**TRY IT**
Answer with a number only: how many lines of the entries below contain the word "shown"?

**SUPPLIED ENTRIES**
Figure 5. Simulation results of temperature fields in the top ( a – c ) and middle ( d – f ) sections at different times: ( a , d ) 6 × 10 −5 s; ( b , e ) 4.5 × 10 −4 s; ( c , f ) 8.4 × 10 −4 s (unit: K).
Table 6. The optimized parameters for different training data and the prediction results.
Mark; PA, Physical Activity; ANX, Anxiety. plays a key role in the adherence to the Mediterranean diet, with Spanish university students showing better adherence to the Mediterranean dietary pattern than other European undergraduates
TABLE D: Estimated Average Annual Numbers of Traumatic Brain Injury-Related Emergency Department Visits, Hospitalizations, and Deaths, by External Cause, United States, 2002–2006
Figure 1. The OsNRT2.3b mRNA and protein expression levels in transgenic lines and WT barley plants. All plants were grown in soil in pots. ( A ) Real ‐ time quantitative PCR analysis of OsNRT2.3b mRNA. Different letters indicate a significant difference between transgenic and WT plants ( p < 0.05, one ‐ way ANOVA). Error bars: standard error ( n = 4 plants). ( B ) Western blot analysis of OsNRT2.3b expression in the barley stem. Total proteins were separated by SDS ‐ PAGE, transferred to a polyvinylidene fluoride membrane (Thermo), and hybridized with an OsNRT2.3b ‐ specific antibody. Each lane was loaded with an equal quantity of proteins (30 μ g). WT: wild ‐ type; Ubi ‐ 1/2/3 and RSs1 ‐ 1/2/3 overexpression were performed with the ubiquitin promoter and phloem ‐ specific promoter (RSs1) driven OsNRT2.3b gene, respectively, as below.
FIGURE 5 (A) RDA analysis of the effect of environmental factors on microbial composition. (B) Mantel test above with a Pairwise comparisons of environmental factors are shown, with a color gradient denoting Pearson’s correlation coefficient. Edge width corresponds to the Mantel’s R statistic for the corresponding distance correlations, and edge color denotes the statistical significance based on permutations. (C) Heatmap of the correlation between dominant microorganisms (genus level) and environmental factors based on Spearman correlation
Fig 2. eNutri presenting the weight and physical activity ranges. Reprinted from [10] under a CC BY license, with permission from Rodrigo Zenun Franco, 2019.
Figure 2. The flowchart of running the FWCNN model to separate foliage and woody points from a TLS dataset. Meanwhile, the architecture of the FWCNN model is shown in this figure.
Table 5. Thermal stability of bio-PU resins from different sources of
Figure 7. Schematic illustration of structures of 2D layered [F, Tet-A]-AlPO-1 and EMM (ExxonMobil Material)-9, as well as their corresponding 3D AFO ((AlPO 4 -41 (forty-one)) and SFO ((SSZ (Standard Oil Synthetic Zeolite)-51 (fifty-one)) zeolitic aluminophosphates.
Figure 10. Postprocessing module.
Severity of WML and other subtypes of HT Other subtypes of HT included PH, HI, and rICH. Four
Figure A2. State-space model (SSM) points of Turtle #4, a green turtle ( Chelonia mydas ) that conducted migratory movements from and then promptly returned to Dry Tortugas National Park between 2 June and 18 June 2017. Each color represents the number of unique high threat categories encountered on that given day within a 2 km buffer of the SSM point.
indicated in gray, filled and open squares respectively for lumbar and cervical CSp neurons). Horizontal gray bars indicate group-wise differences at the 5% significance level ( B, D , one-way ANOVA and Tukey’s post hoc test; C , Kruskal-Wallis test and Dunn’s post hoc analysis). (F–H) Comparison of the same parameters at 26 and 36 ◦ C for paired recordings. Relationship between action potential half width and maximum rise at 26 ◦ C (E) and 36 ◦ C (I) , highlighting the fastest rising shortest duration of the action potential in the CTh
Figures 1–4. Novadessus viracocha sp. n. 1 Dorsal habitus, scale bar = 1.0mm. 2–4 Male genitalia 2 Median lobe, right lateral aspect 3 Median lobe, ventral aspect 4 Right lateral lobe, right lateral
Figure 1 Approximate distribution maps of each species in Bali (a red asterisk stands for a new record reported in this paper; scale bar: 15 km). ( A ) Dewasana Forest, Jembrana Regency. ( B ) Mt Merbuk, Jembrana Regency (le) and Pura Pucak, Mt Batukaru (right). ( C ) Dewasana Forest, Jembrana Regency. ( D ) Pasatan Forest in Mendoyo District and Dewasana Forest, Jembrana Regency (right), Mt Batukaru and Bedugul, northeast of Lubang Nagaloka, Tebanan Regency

**WRITTEN ANSWER**
2